At the time, I had three bands – Parliament, Funkadelic and Bootsy’s Rubber Band – that were all basically the same people. That gave us a better chance of survival. One Nation could have been a Parliament record, but Funkadelic needed a hit. The guitar solo made it more Funkadelic.
I credited Darlene and Tanya on the One Nation Under a Groove album cover. For me, the song was about bringing humanity together, because the real problems are gonna come when we’re dealing with other planets and we have to worry about aliens coming to eat us or fuck us with five dicks.
Michael ‘Kid Funkadelic’ Hampton, guitarist When I was 17, I played the entire 10-minute Maggot Brain solo at a Funkadelic aftershow party. Two weeks later, I got a call saying Eddie Hazel [guitarist] had left, so could I come down. I had to tell my paper-round boss that I was going on tour with Funkadelic.

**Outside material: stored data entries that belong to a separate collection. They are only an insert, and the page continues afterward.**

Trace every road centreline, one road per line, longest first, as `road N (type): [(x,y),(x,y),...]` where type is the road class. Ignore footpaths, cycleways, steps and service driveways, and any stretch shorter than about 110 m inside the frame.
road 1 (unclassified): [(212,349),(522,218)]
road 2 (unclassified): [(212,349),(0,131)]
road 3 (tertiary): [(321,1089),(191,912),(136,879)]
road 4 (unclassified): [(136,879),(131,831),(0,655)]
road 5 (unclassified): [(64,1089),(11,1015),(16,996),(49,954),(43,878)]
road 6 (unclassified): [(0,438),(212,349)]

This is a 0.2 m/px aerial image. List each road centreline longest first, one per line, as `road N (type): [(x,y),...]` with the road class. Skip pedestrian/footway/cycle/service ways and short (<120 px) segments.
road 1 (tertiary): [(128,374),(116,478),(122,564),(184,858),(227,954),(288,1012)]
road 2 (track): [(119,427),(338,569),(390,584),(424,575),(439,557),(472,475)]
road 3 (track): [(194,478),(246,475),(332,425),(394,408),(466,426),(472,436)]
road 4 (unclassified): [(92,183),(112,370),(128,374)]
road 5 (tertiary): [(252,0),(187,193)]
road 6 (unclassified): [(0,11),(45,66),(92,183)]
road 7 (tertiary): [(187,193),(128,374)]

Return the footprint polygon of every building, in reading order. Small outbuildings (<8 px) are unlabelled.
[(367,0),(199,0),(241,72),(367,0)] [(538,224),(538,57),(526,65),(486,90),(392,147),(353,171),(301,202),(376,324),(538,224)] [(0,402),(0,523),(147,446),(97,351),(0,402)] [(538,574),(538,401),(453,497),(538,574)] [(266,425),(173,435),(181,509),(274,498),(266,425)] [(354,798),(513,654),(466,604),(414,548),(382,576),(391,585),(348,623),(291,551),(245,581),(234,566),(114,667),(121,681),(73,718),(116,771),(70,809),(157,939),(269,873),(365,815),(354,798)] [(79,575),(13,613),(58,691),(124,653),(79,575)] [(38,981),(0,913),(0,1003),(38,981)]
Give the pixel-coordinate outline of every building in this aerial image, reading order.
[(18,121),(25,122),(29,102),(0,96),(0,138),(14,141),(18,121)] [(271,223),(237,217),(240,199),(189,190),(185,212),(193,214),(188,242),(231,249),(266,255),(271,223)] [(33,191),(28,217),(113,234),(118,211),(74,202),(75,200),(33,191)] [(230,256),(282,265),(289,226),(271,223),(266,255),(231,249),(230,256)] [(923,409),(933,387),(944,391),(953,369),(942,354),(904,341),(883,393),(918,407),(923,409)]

I stayed for 45 years. It was everything I’d dreamed about: being on stage with Bernie Worrell [keyboards], Bootsy Collins [bass] and everybody else. George coming out of a coffin. It was part-carnival, part-Broadway, part-circus.
‘Garry Shider would turn a towel into a nappy and become Diaper Man’ ... Funkadelic. Photograph: GAB Archive/Redferns
The Funkadelic dressing room was crazy – guys in the shower practising the trumpet, all these costumes. On tour, the vibe was always: “Dress up in whatever you want and go and play.” George would turn a hotel sheet into a costume. Garry Shider [guitar/vocals] turned a towel into a nappy and became Diaper Man. I chose a monk’s outfit with a cape.
The freedom extended to the music. We were mixing funk, rock, soul and psychedelia. One Nation Under a Groove was already well under way by the time I was called in to overdub my parts. The studio was like a party. George was behind the console and would give me the melody and I could play whatever I felt. I had one of the first guitar synthesisers, and was trying to get it to harmonise with my guitar. I hadn’t really mastered it, so kept the solo simple.
I always took One Nation Under a Groove to mean that some of the world’s problems are too big to change, so we might as well just groove. We’d play it until we felt like stopping – it could last half an hour. One night, as the spaceship started taking off, the drum kit got tangled up, so went up in the air with it. Another night, a woman got on stage butt-naked and was blowing smoke rings out of her private parts. I was a young kid, five feet away with my guitar, thinking, “How do I follow that?”